11: Buda Castle is the site where Budapest has been governed since the 1400s. Buda Funicular rail was built in 1870 to provide transportation to Castle Hill workers and it still shuttles visitors up and down between the top of Castle Hill and the foot of Chain Bridge.
12: Matthias Church and Fisherman's Bastion are both atop Castle Hill in Buda.
13: View to the Parliament from Buda Hill. A view from the Danube up to Matthias Church.
15: Parliament Building
16: House of Terror Terror Haza, or House of Terror, was an elegant apartment building on Andrássy Boulevard before it became the site of imprisonment, interrogations, torture, and killing. First the Nazis pursued Budapest's Jews and when Germany was defeated in 1944, Soviet Communists took up residence. The Soviet secret police took over the interrogation, torture and killing of anyone suspected of disloyalty. The building is now a memorial to the victims of this very recent history. I've never been so affected by a museum” as this one, seeing offices stuck in time, artifacts and photos of people who thought and acted in this way just over twenty years ago. Arrow Cross members killed Jews one-by-one in the streets, and were known to tie groups of victims together, shoot one, and then throw him or her into the freezing Danube, dragging the others under in the river. They executed hundreds of people in the cellar of this building. The dark and dank basement upset me quite a bit, seeing cages and torture devices. I could imagine, and even smell, the experiences of the people held and killed here.
20: Catholics and Jews St. Stephen's Basilica is the largest Catholic church in Budapest and is named for Hungary’s first king. It was completed in 1905 after over 50 years of construction. The dome collapsed in 1868, requiring the builders to start over from the ground up. Once it was completed, St. Stephen's was considered so sturdy that important documents and artworks were stored in it during World War II bombings. The city has the second largest synagogue in Europe, the Great Synagogue on Dohany Street. Jews were both welcomed and hated since the 12th century. Because the Jews supported the Turkish invasion and occupation of Hungary, they were later, after the Turks left, charged a “tolerance tax." During WWII, the Hungarian Arrow Cross party (a Nazi loyalist group) killed tens of thousands, simply because they were Jewish. Toward the end of WWII, Hungarians realized the injustice that had been done and Jews in Budapest became recognized for contributing to the industry and culture of the city.
22: Nagy Vásárcsarnok Otherwise known as Market Hall , it is the largest indoor market in Budapest.

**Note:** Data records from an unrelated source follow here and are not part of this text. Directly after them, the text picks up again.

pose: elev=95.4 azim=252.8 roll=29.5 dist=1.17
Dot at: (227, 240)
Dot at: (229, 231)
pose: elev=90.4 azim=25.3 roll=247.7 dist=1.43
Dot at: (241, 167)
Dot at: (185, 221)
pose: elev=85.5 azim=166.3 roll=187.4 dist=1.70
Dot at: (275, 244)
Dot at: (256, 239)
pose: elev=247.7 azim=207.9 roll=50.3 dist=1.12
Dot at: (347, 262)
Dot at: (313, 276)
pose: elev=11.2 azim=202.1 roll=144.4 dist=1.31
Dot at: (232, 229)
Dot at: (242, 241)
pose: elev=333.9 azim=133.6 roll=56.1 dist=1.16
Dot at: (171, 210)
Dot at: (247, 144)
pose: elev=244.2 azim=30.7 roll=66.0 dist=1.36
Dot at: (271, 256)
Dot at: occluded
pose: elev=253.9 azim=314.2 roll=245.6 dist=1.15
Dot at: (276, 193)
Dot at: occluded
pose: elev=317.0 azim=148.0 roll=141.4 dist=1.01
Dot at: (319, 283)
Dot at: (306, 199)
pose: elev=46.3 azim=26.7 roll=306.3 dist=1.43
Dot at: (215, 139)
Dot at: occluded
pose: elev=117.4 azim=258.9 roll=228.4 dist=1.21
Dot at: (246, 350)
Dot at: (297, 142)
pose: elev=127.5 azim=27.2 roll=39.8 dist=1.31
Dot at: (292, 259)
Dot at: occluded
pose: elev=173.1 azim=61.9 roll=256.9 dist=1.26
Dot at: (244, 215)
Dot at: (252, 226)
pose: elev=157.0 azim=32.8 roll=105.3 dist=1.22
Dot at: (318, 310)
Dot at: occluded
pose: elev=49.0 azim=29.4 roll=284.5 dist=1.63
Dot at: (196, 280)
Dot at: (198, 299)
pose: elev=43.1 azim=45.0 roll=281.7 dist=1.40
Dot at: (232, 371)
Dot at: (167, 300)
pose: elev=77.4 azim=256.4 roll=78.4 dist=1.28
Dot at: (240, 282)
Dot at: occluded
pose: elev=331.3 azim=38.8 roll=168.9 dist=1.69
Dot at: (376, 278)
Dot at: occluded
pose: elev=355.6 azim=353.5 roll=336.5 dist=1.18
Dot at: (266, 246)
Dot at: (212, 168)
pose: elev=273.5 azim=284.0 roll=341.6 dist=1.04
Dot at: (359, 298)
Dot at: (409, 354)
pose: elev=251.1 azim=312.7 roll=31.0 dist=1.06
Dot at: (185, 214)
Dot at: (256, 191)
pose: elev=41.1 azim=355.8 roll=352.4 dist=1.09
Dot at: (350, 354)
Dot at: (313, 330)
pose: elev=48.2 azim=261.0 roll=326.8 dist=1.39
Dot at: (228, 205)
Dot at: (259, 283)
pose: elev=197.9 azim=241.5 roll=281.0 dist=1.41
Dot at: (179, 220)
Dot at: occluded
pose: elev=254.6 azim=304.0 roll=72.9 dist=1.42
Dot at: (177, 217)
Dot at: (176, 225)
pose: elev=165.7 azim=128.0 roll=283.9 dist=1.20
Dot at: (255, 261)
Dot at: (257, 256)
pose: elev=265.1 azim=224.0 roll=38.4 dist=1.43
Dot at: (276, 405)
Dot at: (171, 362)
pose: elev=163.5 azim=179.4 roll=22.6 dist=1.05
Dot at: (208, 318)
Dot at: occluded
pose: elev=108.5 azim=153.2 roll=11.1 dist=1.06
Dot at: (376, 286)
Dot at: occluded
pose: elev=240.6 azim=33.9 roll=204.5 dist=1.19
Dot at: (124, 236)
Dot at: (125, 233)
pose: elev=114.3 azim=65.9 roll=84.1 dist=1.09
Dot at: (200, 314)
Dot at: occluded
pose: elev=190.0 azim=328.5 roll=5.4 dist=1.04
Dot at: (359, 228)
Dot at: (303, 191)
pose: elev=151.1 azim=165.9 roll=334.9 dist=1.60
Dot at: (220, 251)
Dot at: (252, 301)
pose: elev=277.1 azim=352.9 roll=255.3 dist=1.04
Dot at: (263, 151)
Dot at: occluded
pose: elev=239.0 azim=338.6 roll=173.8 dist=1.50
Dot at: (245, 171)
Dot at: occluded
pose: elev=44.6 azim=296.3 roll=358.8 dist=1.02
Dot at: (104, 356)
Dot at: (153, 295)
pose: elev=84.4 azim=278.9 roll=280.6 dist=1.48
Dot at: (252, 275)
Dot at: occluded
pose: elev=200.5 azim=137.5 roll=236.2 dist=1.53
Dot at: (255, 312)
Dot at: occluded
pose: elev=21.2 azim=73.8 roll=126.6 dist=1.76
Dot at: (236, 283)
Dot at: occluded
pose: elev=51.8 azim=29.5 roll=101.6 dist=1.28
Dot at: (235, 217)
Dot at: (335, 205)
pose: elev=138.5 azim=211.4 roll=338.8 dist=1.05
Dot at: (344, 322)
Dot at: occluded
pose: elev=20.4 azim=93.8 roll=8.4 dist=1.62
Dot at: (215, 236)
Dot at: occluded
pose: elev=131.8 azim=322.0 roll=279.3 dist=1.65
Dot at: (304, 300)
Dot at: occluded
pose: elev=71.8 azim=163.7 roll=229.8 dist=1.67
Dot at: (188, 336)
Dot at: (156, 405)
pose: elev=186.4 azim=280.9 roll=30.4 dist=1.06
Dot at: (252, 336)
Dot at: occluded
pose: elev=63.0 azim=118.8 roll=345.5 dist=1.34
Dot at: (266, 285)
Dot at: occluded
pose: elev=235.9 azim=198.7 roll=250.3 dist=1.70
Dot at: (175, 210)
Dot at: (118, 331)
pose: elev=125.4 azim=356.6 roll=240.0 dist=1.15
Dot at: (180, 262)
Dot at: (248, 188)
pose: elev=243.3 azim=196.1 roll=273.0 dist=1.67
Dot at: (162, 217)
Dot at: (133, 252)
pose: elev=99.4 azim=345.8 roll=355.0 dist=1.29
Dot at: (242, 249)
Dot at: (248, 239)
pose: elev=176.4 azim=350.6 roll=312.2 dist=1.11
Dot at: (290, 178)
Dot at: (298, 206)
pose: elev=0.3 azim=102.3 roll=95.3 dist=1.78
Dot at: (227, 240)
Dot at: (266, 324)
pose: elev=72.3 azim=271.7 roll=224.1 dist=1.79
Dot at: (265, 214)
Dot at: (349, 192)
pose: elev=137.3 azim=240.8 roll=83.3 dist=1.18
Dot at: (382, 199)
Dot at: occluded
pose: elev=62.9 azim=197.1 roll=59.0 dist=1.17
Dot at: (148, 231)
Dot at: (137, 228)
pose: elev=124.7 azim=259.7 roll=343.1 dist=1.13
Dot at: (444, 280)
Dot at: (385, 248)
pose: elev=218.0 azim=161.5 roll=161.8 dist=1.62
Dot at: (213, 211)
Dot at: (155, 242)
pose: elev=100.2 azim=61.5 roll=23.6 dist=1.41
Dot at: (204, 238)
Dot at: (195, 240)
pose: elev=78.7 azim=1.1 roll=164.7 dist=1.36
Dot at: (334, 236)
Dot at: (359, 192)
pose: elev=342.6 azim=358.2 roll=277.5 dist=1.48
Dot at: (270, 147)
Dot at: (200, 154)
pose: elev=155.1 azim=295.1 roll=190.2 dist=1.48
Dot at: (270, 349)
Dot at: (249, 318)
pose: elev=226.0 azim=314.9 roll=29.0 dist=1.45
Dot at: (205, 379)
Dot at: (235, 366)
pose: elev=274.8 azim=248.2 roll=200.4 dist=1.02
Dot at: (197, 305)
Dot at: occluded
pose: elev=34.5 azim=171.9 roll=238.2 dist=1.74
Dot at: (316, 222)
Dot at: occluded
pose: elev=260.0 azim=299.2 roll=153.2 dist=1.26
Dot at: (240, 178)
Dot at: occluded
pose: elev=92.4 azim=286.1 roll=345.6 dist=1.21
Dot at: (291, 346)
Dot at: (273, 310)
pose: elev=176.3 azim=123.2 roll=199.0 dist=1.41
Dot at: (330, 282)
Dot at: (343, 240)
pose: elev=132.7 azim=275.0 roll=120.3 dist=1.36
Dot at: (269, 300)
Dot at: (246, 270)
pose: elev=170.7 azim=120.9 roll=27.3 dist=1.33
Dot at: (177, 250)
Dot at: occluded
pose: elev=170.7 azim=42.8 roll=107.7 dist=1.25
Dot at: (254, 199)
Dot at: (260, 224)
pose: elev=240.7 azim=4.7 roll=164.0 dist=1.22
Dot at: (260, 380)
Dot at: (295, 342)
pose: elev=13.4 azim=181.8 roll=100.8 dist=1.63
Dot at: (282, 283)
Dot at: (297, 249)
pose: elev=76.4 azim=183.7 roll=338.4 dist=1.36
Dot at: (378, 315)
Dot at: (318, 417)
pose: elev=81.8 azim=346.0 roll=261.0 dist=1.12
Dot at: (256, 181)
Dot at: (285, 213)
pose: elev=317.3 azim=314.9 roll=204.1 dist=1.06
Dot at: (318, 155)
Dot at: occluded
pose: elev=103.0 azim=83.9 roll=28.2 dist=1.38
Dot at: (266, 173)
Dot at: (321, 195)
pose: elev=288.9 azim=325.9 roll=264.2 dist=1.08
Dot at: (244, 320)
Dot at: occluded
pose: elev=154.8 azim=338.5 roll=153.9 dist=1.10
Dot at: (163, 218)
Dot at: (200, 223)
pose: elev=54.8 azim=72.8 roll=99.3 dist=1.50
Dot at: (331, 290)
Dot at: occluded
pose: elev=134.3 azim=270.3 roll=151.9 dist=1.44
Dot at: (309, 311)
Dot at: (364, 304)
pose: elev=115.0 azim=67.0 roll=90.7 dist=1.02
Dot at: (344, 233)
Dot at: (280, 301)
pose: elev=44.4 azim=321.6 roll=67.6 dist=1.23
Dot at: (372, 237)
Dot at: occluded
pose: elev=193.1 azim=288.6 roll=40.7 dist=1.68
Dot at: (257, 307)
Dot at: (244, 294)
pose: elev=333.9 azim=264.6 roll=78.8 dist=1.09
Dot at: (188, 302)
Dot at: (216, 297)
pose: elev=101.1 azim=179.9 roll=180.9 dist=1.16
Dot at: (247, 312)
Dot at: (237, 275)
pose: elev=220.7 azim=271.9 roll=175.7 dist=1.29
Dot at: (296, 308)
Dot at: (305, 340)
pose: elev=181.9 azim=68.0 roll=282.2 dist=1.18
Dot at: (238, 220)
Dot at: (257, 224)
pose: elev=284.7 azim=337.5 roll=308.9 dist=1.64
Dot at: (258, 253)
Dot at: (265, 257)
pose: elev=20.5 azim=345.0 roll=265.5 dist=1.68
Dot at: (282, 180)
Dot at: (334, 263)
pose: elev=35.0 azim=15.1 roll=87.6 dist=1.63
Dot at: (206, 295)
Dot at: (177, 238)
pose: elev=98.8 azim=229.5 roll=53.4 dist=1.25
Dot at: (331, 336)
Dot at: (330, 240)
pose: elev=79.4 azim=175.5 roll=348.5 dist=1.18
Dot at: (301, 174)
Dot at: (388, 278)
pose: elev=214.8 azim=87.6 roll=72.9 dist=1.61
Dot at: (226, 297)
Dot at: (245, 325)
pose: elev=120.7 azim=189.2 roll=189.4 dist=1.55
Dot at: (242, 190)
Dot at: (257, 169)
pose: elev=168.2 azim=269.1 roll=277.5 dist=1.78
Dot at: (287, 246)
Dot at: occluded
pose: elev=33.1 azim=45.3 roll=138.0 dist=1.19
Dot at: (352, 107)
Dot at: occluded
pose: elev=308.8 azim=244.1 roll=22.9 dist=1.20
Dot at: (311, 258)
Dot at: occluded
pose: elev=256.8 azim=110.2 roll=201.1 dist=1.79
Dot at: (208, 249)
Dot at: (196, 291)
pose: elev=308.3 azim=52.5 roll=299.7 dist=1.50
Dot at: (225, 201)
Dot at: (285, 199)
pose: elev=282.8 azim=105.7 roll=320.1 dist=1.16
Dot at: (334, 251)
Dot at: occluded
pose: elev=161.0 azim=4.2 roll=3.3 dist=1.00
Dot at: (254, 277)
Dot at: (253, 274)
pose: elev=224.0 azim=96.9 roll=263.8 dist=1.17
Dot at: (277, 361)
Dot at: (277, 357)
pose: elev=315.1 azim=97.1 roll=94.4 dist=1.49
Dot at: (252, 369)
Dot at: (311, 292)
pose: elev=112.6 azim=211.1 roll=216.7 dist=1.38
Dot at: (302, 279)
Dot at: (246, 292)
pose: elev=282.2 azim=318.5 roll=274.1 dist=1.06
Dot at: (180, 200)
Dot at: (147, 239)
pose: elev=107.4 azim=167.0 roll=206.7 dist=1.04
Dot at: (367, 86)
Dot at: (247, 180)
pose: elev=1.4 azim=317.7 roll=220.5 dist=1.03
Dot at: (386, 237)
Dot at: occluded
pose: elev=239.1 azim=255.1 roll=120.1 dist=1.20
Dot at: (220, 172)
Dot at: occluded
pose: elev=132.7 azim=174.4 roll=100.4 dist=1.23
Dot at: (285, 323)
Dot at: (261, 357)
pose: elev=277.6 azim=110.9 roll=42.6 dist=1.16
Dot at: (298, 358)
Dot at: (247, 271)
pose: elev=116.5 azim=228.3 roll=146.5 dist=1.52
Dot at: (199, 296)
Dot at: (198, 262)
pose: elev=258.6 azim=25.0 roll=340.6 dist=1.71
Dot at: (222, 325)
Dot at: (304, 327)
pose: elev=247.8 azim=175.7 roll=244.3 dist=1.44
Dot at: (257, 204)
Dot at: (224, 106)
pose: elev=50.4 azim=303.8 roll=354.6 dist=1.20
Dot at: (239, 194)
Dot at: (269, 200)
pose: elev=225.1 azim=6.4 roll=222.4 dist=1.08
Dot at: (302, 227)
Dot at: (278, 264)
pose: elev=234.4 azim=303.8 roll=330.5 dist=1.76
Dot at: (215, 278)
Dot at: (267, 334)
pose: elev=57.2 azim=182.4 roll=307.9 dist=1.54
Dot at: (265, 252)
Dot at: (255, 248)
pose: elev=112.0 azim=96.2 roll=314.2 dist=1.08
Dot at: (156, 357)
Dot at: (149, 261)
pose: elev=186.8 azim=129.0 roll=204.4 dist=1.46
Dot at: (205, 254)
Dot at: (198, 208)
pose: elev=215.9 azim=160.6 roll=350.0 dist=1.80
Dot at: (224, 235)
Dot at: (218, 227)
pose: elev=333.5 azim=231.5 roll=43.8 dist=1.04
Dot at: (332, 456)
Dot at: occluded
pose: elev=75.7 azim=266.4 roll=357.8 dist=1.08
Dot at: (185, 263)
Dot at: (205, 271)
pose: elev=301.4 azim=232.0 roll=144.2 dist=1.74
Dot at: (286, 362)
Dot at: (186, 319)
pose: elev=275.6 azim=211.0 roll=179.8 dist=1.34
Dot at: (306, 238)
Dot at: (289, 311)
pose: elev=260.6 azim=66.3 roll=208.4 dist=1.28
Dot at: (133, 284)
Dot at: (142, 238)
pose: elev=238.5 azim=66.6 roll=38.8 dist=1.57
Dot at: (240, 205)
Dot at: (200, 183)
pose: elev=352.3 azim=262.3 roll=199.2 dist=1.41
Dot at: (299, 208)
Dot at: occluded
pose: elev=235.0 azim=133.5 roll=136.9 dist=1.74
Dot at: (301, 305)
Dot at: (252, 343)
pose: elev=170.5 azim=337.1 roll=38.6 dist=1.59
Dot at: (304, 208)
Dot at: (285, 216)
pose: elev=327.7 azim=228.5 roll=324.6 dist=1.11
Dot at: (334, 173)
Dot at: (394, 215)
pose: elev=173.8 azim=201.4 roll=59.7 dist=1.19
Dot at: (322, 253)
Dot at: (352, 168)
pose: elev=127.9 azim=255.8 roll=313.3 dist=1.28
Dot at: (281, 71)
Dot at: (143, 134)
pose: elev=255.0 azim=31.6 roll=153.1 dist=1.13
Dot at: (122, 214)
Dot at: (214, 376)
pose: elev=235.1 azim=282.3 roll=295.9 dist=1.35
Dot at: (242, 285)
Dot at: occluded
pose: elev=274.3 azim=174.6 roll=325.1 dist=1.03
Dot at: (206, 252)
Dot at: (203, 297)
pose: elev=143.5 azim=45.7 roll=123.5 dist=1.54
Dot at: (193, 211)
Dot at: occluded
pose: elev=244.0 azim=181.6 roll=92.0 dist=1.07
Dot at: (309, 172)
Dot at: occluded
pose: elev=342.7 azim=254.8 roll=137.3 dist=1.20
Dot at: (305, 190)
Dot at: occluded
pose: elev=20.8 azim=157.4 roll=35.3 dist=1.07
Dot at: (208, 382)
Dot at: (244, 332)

The architecture of the building is worth the visit even if you are not a shopper but I am a shopper and so I passed up the hundreds of tourist souvenirs, aside from the scarf I bought, remembering the babushkas that grandma Komives always wore on her head. (actually babushka means grandma in Russian). The strings of red paprika and garlic, Hungarian salamis, sausages, and hams, decorative pastries, and Hungarian wines and pálinka were all delicious, though some of these items caused me a bit of trouble at the airport!